YOUR OBJECTIVE: Nothing outside the stretch is wanted. Repeat exactly the lines of the listing below from the one that contains "#202020; stroke: #fff; stroke-width: 1.5" through the one that contains "middle; dominant-baseline: central;", both ends included.

GIVEN RECORDS START

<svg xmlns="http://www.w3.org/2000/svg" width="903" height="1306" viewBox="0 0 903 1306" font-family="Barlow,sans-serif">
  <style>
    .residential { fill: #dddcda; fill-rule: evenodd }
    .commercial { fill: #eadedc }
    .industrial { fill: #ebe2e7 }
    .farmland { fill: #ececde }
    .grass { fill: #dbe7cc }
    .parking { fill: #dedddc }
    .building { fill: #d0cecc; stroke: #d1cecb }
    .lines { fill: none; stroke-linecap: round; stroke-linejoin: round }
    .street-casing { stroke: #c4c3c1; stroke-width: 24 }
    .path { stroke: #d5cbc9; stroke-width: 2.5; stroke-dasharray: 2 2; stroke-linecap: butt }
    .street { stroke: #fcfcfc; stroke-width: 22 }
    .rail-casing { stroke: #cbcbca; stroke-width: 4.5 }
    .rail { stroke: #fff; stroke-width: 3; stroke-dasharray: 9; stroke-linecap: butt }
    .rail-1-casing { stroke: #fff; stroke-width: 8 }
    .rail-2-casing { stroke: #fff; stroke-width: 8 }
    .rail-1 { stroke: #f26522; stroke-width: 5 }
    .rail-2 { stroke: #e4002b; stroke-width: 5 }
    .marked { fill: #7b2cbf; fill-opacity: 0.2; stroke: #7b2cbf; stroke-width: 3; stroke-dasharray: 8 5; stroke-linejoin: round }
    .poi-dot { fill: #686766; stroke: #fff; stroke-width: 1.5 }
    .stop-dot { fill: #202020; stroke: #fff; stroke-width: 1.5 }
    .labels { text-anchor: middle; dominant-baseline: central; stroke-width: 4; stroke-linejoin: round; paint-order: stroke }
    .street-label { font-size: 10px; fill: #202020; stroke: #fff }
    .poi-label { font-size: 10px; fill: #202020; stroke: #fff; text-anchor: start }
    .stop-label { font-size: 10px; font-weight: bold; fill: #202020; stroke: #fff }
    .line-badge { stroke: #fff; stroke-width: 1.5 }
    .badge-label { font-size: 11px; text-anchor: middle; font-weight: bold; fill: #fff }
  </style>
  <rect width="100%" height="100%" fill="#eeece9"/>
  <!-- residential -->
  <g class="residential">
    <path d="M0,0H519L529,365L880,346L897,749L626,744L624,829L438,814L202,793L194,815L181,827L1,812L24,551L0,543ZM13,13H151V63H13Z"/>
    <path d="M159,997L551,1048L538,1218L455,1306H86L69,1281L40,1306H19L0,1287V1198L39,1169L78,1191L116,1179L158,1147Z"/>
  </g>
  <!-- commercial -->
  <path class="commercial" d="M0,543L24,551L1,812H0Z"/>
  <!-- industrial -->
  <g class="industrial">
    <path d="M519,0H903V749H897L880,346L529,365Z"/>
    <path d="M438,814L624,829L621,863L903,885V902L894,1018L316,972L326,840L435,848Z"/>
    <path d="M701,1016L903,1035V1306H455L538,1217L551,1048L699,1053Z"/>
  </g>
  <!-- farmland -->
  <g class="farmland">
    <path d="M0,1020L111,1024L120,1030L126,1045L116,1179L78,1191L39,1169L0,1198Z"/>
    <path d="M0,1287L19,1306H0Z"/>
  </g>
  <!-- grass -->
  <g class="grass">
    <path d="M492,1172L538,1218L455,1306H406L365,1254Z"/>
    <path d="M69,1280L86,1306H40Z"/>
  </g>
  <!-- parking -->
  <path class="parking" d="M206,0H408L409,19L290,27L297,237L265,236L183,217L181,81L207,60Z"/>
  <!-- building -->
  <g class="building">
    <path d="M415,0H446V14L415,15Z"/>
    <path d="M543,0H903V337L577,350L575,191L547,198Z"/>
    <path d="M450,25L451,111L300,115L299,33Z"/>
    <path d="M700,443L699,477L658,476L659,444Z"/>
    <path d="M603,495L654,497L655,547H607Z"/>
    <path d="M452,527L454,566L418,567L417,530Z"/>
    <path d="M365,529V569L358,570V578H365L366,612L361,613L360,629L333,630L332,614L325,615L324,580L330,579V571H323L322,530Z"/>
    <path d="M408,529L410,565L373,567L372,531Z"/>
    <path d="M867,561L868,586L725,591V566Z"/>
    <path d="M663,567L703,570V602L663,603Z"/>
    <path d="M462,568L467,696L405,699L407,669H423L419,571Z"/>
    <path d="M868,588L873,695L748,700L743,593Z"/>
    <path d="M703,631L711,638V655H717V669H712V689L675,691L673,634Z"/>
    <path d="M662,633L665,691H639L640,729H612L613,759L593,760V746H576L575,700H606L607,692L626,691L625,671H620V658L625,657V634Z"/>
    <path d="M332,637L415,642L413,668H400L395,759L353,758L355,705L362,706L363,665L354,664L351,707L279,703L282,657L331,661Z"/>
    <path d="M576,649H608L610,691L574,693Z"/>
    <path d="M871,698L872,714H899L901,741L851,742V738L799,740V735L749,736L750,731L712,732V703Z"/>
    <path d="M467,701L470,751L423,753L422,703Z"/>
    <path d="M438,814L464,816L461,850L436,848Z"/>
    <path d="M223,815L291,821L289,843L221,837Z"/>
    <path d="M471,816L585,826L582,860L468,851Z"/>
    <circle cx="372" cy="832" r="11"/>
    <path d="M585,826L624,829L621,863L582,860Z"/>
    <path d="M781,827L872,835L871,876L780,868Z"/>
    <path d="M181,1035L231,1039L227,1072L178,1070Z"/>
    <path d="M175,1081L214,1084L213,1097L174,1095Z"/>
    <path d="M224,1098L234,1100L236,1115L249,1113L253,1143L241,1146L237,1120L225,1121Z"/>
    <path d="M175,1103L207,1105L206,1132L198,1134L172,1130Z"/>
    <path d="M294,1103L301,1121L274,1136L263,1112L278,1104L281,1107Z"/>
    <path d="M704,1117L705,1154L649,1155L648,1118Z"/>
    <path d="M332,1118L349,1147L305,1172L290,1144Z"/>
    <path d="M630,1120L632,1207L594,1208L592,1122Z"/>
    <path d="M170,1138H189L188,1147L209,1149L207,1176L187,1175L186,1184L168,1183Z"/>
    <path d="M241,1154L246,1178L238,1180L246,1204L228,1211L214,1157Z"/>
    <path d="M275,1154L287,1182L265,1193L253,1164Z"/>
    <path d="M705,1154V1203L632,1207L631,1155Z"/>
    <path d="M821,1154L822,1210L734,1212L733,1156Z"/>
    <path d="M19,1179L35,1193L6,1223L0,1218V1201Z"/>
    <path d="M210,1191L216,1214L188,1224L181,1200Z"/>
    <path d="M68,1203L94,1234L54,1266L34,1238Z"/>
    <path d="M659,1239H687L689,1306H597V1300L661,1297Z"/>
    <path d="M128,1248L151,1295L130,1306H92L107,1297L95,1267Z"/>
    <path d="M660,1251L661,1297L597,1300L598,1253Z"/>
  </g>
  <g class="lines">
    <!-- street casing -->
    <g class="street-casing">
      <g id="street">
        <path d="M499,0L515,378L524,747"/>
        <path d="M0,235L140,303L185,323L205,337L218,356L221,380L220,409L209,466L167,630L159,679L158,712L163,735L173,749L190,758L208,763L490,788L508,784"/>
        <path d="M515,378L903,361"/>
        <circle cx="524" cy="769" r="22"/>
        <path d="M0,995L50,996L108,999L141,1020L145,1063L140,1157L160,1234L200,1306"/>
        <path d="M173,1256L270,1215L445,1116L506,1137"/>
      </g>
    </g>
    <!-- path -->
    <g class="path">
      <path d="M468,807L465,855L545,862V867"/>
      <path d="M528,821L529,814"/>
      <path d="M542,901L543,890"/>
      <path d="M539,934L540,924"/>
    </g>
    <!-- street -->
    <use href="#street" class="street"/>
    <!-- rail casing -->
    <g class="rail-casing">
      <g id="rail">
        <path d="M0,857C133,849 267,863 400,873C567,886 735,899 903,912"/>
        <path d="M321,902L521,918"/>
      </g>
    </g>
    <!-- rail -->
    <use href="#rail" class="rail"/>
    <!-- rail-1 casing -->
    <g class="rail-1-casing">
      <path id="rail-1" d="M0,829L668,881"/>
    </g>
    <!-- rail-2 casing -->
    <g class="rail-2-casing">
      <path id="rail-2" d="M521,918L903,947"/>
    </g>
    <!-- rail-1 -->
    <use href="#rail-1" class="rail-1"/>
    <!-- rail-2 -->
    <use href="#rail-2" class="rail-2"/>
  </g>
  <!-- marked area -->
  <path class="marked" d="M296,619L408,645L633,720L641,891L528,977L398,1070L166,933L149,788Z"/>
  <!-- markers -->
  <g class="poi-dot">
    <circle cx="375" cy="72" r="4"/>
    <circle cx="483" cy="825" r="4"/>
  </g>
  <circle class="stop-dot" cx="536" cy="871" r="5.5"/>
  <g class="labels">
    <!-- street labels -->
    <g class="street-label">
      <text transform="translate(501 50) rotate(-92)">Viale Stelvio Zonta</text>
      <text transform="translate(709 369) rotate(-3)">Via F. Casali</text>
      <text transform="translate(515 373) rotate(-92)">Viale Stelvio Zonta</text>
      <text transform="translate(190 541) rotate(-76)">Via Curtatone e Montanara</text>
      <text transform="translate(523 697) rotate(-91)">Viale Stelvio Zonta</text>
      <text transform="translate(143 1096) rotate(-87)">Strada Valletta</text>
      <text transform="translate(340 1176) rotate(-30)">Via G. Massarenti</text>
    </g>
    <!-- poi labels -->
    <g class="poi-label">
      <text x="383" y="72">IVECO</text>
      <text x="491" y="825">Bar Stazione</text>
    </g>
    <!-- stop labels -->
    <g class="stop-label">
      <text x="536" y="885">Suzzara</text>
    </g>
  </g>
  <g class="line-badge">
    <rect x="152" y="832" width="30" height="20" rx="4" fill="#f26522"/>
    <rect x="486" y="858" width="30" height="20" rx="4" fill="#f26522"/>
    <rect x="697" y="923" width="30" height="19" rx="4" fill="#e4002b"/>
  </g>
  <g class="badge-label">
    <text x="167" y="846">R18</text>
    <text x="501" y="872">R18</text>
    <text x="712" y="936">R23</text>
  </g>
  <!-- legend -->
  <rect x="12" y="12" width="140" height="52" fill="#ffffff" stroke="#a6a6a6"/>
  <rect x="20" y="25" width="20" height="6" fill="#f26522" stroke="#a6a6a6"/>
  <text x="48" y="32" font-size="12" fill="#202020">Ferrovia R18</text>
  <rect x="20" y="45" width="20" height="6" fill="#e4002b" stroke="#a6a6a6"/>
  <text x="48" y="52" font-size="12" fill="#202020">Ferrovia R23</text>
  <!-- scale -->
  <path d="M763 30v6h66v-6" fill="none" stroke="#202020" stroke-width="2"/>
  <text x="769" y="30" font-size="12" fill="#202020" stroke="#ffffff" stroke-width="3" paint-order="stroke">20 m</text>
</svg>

GIVEN RECORDS END

RESPONSE AREA:
    .stop-dot { fill: #202020; stroke: #fff; stroke-width: 1.5 }
    .labels { text-anchor: middle; dominant-baseline: central; stroke-width: 4; stroke-linejoin: round; paint-order: stroke }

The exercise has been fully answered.